■ **Excerpt**
= = = = =

Tuesday, September 29, 2009
@ 11:20 PM
today went visiting with bf n his clique.
meet at 10 n waited till 11.30 before we left cause one of his friends was THAT late!
even so i had a time of my life :)
visited 6 houses in total.
during cny i also dont do that many visiting.
was a great learning experience for me too :)
learnt lots of new stuff n tried new food.
the best part was spending every single moment with bf :)
each time i spent time with bf is being treasured :)
bf taught me many new stuff. n i love him lots :)
@ 11:11 PM
ytd went an last min outing with mich n wy.
was suppose to meet earlier but me n mich overslept.
after that went to get breakfast before heading to wy hse.
then went to play frisbee n baobao:)
super long very see baobao le. he change a lot. but still super cute.
but somehow i feel bad playing with baobao. over some reasons. ya.
anw after that went back to wy hse before heading for lunch at wy sis place.
cam hore with a swing on our way there.
after that met up with someone before heading to watch g-forces :)
then had to depart with darlins before heading for trg.
trg was alright.
after that ate prata till late 11 before leaving.
took the same bus with soffia n sh. n somehow i felt weird. n i was also very upset by wad someone did.
anw waiting super long at 201 was kinda worried there might not be any bus :(
lucky there was n reached home close to 1!!!
Friday, September 25, 2009
@ 12:32 AM
awww man.. i feeling PHYSICALLY terrible all over.
muscle ached since tue trg.
sore throat since wed.
lots of bruises
fingers hurt.
all this makes me feeling all grouchy.
hope tml dental appointment wont be painful.
or it adds on.
Friday, September 18, 2009
@ 1:12 AM
r u referin to me?? r u?? r u??
yearning back for the past but its impossible n things will NVR be the same again.
i dont know if u know.
but both of us were in the wrong. unless u dont feel u were in the wrong.
to me both of us were.
i understand the feelin.
i went through it before.
not once not twice but i number of time.
keep tellin myself i shouldnt let it happen.
but at the point of time i cant help it.
at the time its was kinda stressful, n a little creepy thinkin of those thoughts.
n now.. wow.. i dont know wad to say. i've no comments.
guess i kinda deserve it i guess.
but still.. i also dont know how to put to words.
it more tiring being happy n sad at the same time then being sad totally.
Wednesday, September 16, 2009
@ 11:01 PM
ok.. the day went great today :)
n how i wish this will remain as it is.
was late for trg. n got a lecture from coach.
however it was followed by a praise.
anw ya i admit i was wrong the other time.
so now its kinda gettin back on me.
but i dont get it.. it seems another group of 'rachel' gang is being formed
ya. so today trg kinda sucks a little at the same time it dint.
n cause of trg i dint went for mini class gathering..
i find i'm having difficulty copin.
at times i feel left out.
too busy.
i wanna be part of it but i'm too busy..
@ 2:40 PM
wad this feelin i'm having.
this quirky feeling i have.
i'm a bit regretting it..
but at that time i wasnt.
i kinda miss ur presence. but i'm afraid of history repeating?

= = = = =

■ **Objectives**
• 1. In the blog entries, how many houses were visited in total on the outing with the boyfriend and his group?
• 2. List every physical complaint named in the blog entries' post dated Friday, September 25, 2009.
• 3. Edit the stretch of the blog entries from "even so i had" through "still super cute.", putting "badminton" in place of "frisbee".

■ **Given data**

= = = = =

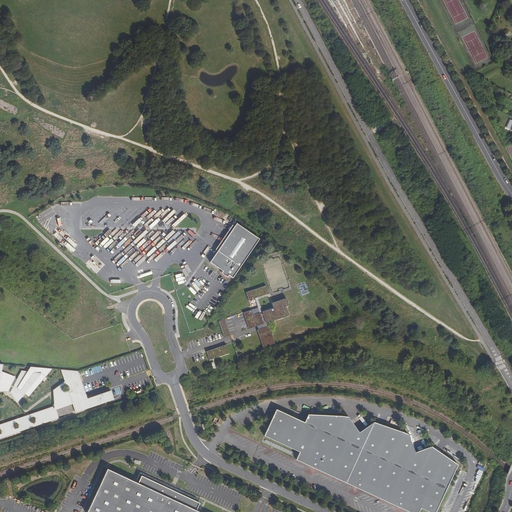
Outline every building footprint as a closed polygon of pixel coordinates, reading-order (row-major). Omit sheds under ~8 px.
[(233,277),(260,239),(237,223),(235,225),(233,224),(215,249),(218,250),(210,261),(223,270),(222,272),(227,276),(230,274),(233,277)] [(269,294),(266,285),(246,292),(249,300),(269,294)] [(289,305),(286,298),(271,304),(272,308),(285,303),(286,306),(289,305)] [(275,345),(269,326),(267,327),(266,323),(289,315),(286,306),(285,303),(272,308),(262,312),(260,307),(243,313),(249,329),(257,326),(258,330),(257,330),(263,349),(275,345)] [(230,335),(224,319),(218,321),(224,337),(230,335)] [(229,353),(226,345),(206,351),(209,360),(229,353)] [(3,364),(0,363),(0,389),(1,388),(8,391),(9,390),(11,391),(10,392),(14,394),(13,396),(15,398),(18,400),(23,396),(22,395),(24,393),(28,396),(51,369),(30,367),(26,375),(21,372),(15,384),(13,383),(15,378),(12,377),(8,376),(6,375),(3,374),(0,373),(0,372),(2,367),(3,364)] [(51,369),(28,396),(28,397),(52,369),(51,369)] [(78,371),(61,369),(65,381),(80,377),(78,371)] [(80,377),(65,381),(66,385),(81,380),(80,377)] [(63,389),(54,392),(58,405),(67,402),(67,401),(71,399),(71,401),(76,399),(75,398),(86,394),(81,380),(66,385),(68,390),(64,392),(63,389)] [(111,392),(103,395),(105,401),(113,398),(111,392)] [(68,405),(34,417),(36,424),(49,420),(50,421),(58,419),(58,417),(105,401),(103,395),(99,397),(98,395),(72,404),(73,406),(69,407),(68,405)] [(435,511),(458,465),(431,446),(415,452),(408,434),(403,432),(374,422),(359,432),(348,416),(342,416),(308,414),(304,422),(276,409),(264,436),(299,452),(296,460),(407,511),(418,511),(420,508),(429,511),(435,511)] [(23,422),(17,424),(20,431),(26,429),(26,428),(30,426),(27,419),(23,421),(23,422)] [(13,424),(7,426),(9,433),(15,431),(13,424)] [(200,503),(141,476),(138,483),(107,469),(86,511),(200,511),(196,510),(200,503)]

= = = = =

■ **Answers provided**
• 1. 6 houses.

• 2.
- Muscle aches since Tuesday's training
- Sore throat since Wednesday
- Lots of bruises
- Sore fingers

• 3.
even so i had a time of my life :)
visited 6 houses in total.
during cny i also dont do that many visiting.
was a great learning experience for me too :)
learnt lots of new stuff n tried new food.
the best part was spending every single moment with bf :)
each time i spent time with bf is being treasured :)
bf taught me many new stuff. n i love him lots :)
@ 11:11 PM
ytd went an last min outing with mich n wy.
was suppose to meet earlier but me n mich overslept.
after that went to get breakfast before heading to wy hse.
then went to play badminton n baobao:)
super long very see baobao le. he change a lot. but still super cute.